> **SUPPLIED ENTRIES**:
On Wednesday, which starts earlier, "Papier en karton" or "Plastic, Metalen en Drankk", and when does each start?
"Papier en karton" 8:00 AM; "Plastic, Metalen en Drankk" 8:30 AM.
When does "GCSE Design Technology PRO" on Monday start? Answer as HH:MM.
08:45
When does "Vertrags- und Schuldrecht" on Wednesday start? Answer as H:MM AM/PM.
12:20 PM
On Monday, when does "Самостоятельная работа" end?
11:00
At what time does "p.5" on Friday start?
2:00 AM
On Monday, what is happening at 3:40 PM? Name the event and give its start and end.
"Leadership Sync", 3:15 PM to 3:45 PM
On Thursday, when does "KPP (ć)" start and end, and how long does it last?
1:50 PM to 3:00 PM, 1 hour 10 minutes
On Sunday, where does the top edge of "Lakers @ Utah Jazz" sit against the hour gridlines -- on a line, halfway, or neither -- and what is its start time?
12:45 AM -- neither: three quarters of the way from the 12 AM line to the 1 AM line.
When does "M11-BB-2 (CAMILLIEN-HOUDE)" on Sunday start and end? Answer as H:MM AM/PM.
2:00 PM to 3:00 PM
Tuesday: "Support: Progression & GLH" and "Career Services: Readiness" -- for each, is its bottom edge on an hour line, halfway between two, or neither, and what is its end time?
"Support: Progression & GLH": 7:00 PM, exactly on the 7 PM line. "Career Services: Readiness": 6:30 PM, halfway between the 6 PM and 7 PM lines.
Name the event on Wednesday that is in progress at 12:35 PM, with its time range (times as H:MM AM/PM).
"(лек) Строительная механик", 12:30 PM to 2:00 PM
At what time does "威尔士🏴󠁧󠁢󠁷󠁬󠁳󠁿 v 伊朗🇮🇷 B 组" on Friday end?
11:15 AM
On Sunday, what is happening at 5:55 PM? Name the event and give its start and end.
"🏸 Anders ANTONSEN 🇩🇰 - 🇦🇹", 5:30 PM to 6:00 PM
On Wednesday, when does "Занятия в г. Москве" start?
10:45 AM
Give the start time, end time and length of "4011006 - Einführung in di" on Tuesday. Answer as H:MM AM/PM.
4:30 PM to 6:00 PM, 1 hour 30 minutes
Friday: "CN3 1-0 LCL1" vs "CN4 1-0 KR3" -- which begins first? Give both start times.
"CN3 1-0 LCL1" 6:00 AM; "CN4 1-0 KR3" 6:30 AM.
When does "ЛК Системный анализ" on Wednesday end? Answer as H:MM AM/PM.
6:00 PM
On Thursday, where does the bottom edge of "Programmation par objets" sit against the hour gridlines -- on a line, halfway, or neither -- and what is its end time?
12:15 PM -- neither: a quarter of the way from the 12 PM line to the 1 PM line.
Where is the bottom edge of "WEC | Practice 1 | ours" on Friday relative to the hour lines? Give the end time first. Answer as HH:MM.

> **EXERCISE BRIEF**:
Rewrite the listing above, changing every "gridlines" to "grid lines" and leaving everything else the same.

> **RIGHT ANSWER**:
On Wednesday, which starts earlier, "Papier en karton" or "Plastic, Metalen en Drankk", and when does each start?
"Papier en karton" 8:00 AM; "Plastic, Metalen en Drankk" 8:30 AM.
When does "GCSE Design Technology PRO" on Monday start? Answer as HH:MM.
08:45
When does "Vertrags- und Schuldrecht" on Wednesday start? Answer as H:MM AM/PM.
12:20 PM
On Monday, when does "Самостоятельная работа" end?
11:00
At what time does "p.5" on Friday start?
2:00 AM
On Monday, what is happening at 3:40 PM? Name the event and give its start and end.
"Leadership Sync", 3:15 PM to 3:45 PM
On Thursday, when does "KPP (ć)" start and end, and how long does it last?
1:50 PM to 3:00 PM, 1 hour 10 minutes
On Sunday, where does the top edge of "Lakers @ Utah Jazz" sit against the hour grid lines -- on a line, halfway, or neither -- and what is its start time?
12:45 AM -- neither: three quarters of the way from the 12 AM line to the 1 AM line.
When does "M11-BB-2 (CAMILLIEN-HOUDE)" on Sunday start and end? Answer as H:MM AM/PM.
2:00 PM to 3:00 PM
Tuesday: "Support: Progression & GLH" and "Career Services: Readiness" -- for each, is its bottom edge on an hour line, halfway between two, or neither, and what is its end time?
"Support: Progression & GLH": 7:00 PM, exactly on the 7 PM line. "Career Services: Readiness": 6:30 PM, halfway between the 6 PM and 7 PM lines.
Name the event on Wednesday that is in progress at 12:35 PM, with its time range (times as H:MM AM/PM).
"(лек) Строительная механик", 12:30 PM to 2:00 PM
At what time does "威尔士🏴󠁧󠁢󠁷󠁬󠁳󠁿 v 伊朗🇮🇷 B 组" on Friday end?
11:15 AM
On Sunday, what is happening at 5:55 PM? Name the event and give its start and end.
"🏸 Anders ANTONSEN 🇩🇰 - 🇦🇹", 5:30 PM to 6:00 PM
On Wednesday, when does "Занятия в г. Москве" start?
10:45 AM
Give the start time, end time and length of "4011006 - Einführung in di" on Tuesday. Answer as H:MM AM/PM.
4:30 PM to 6:00 PM, 1 hour 30 minutes
Friday: "CN3 1-0 LCL1" vs "CN4 1-0 KR3" -- which begins first? Give both start times.
"CN3 1-0 LCL1" 6:00 AM; "CN4 1-0 KR3" 6:30 AM.
When does "ЛК Системный анализ" on Wednesday end? Answer as H:MM AM/PM.
6:00 PM
On Thursday, where does the bottom edge of "Programmation par objets" sit against the hour grid lines -- on a line, halfway, or neither -- and what is its end time?
12:15 PM -- neither: a quarter of the way from the 12 PM line to the 1 PM line.
Where is the bottom edge of "WEC | Practice 1 | ours" on Friday relative to the hour lines? Give the end time first. Answer as HH:MM.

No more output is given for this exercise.